* **Instructions for the task**: In the data below, the answer is the run of lines from the line containing "ring dip: (876, 929)" through the line containing "ring dip: (681, 472)", both included; print it exactly and nothing else.

Body or hand keypoint data
****
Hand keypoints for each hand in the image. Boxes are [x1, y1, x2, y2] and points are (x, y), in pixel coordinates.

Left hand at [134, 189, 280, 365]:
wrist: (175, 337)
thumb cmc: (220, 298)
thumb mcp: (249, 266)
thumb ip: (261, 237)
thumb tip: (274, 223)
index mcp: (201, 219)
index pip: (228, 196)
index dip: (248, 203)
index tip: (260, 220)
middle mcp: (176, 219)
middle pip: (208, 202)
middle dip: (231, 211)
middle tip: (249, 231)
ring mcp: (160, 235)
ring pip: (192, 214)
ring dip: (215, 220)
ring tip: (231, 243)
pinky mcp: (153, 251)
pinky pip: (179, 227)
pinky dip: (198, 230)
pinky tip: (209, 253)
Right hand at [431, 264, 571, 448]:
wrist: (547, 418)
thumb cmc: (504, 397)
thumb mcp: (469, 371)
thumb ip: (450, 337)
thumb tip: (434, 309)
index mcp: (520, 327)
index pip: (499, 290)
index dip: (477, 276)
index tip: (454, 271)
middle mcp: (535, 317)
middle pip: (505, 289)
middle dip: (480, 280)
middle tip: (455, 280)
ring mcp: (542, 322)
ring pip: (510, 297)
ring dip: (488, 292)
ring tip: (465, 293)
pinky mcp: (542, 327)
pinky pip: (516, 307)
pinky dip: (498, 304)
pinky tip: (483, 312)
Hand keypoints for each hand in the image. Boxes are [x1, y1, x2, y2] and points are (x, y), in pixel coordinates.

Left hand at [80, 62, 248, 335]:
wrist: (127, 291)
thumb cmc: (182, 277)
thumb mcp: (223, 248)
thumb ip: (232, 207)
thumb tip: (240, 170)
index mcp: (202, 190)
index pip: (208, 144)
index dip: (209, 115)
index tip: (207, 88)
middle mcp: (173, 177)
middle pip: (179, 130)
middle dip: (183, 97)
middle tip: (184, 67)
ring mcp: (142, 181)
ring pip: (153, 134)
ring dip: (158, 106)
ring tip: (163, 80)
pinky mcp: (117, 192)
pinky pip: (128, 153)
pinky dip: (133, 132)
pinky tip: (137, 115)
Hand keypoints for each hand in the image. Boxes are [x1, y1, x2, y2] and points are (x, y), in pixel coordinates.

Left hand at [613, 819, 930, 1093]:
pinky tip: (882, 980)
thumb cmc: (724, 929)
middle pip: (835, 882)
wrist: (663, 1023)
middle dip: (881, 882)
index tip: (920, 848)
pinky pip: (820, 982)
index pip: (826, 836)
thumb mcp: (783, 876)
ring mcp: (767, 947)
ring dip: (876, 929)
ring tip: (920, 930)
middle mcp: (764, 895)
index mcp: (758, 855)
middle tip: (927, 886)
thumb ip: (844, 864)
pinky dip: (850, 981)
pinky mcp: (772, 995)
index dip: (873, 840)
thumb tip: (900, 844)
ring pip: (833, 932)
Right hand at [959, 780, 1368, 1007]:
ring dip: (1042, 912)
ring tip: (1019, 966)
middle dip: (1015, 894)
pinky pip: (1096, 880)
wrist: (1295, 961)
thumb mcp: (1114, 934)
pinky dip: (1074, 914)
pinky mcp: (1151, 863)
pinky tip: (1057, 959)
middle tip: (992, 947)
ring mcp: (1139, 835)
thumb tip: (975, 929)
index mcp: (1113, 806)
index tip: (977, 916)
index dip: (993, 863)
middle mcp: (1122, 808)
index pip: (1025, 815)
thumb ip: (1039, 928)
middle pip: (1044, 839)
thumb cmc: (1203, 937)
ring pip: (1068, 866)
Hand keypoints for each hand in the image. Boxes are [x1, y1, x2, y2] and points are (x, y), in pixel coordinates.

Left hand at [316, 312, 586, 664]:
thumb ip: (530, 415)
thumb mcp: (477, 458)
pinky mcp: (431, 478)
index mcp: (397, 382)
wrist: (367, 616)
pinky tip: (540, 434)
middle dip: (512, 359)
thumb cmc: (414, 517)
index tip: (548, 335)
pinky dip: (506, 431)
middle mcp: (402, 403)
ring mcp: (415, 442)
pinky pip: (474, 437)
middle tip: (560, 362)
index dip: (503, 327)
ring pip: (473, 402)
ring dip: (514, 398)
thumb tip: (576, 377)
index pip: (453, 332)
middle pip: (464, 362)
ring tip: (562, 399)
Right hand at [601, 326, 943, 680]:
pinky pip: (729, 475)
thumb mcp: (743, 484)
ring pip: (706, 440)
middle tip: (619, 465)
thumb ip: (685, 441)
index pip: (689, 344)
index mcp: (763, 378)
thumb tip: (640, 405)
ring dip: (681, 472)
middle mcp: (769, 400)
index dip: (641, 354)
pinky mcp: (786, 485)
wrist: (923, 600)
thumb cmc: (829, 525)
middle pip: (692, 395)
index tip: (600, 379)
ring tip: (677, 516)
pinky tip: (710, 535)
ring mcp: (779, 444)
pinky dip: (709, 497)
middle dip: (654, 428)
****
* **Written reply**:
ring dip: (876, 929)
ring tip: (920, 930)
middle mcp: (764, 895)
index mcp: (758, 855)
middle tip: (927, 886)
thumb ip: (844, 864)
pinky dip: (850, 981)
pinky mcp: (772, 995)
index dip: (873, 840)
thumb tip: (900, 844)
ring pip: (833, 932)
Right hand at [959, 780, 1368, 1007]:
ring dip: (1042, 912)
ring tip: (1019, 966)
middle dip: (1015, 894)
pinky pip: (1096, 880)
wrist: (1295, 961)
thumb mcp: (1114, 934)
pinky dip: (1074, 914)
pinky mcp: (1151, 863)
pinky tip: (1057, 959)
middle tip: (992, 947)
ring mcp: (1139, 835)
thumb tip: (975, 929)
index mcp: (1113, 806)
index tip: (977, 916)
index dip: (993, 863)
middle mcp: (1122, 808)
index pip: (1025, 815)
thumb ip: (1039, 928)
middle pip: (1044, 839)
thumb cmc: (1203, 937)
ring pip: (1068, 866)
Hand keypoints for each hand in the image. Boxes are [x1, y1, x2, y2] and points are (x, y), in pixel coordinates.

Left hand at [316, 312, 586, 664]:
thumb ip: (530, 415)
thumb mcp: (477, 458)
pinky mcp: (431, 478)
index mcp: (397, 382)
wrist: (367, 616)
pinky tip: (540, 434)
middle dip: (512, 359)
thumb cmc: (414, 517)
index tip: (548, 335)
pinky dip: (506, 431)
middle mcp: (402, 403)
ring mcp: (415, 442)
pinky pip: (474, 437)
middle tip: (560, 362)
index dip: (503, 327)
ring pip: (473, 402)
ring dip: (514, 398)
thumb tip: (576, 377)
index pip: (453, 332)
middle pip: (464, 362)
ring tip: (562, 399)
Right hand at [601, 326, 943, 680]:
pinky pip: (729, 475)
thumb mcp: (743, 484)
ring pip: (706, 440)
middle tip: (619, 465)
thumb ip: (685, 441)
index pip: (689, 344)
index mcp: (763, 378)
thumb tip: (640, 405)
ring dip: (681, 472)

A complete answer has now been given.